In terms of chemical nature, some of these are steroids, e.g., estrogens and androgens; some are poly peptides for example insulin and endorphins and some others are amino acid derivatives such as epinephrine and norepinephrine.

Hormones have several functions in the body. They help to maintain the balance of biological activities in the body. The role of insulin in keeping the blood glucose level within the narrow limit is an example of this function. Insulin is released in response to the rapid rise in blood glucose level. On the other hand hormone glucagon tends to increase the glucose level in the blood. The two hormones together regulate the glucose level in the blood. Epinephrine and norepinephrine mediate responses to external stimuli. Growth hormones and sex hormones play role in growth and development. Thyroxine produced in the thyroid gland is an iodinated derivative of amino acid tyrosine. Abnormally low level of thyroxine leads to hypothyroidism which is characterised by lethargyness and obesity. Increased level of thyroxine causes hyperthyroidism. Low level of iodine in the diet may lead to hypothyroidism and enlargement of the thyroid gland. This condition is largely being controlled by adding sodium iodide to commercial table salt (“Iodised” salt).

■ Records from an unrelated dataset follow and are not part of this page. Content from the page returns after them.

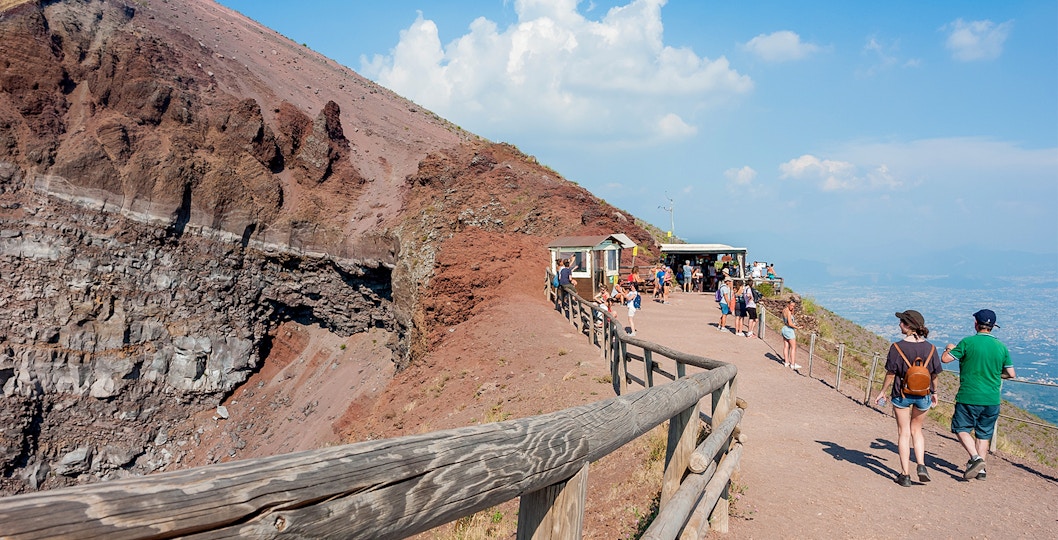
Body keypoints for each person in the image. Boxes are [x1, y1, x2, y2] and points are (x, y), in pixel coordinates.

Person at [942, 309, 1015, 481]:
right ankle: (981, 471)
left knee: (960, 428)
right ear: (992, 327)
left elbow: (945, 359)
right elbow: (1011, 374)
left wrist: (949, 348)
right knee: (984, 434)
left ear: (976, 323)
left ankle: (976, 459)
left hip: (969, 395)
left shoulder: (967, 342)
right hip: (991, 399)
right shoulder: (1001, 347)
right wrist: (997, 374)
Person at [875, 310, 943, 487]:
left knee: (903, 433)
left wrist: (882, 391)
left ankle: (905, 475)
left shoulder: (897, 347)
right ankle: (921, 464)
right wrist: (934, 393)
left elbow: (891, 373)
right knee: (917, 431)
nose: (899, 325)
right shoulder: (931, 348)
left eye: (901, 322)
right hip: (924, 395)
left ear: (908, 325)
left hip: (902, 395)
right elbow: (934, 375)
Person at [781, 297, 802, 370]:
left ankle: (786, 362)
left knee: (786, 346)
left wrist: (792, 310)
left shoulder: (784, 310)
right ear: (788, 304)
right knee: (793, 347)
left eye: (793, 306)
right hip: (789, 330)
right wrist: (797, 327)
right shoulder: (788, 312)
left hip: (784, 328)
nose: (792, 307)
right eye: (792, 306)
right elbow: (790, 323)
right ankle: (792, 364)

Steroid hormones are produced by adrenal cortex and gonads (testes in males and ovaries in females). Hormones released by the adrenal cortex play very important role in the functions of the body. For example, glucocorticoids control the carbohydrate metabolism, modulate inflammatory reactions, and are involved in reactions to stress. The mineralocorticoids control the level of excretion of water and salt by the kidney. If adrenal cortex does not function properly then one of the results may be Addison’s disease characterised by hypoglycemia, weakness and increased susceptibility to stress. The disease is fatal unless it is treated by glucocorticoids and mineralocorticoids. Hormones released by gonads are responsible for development of secondary sex characters. Testosterone is the major sex hormone produced in males. It is responsible for development of secondary male characteristics (deep voice, facial hair, general physical constitution) and estradiol is the main female sex hormone. It is responsible for development of secondary female characteristics and participates in the control of menstrual cycle. Progesterone is responsible for preparing the uterus for implantation of fertilised egg.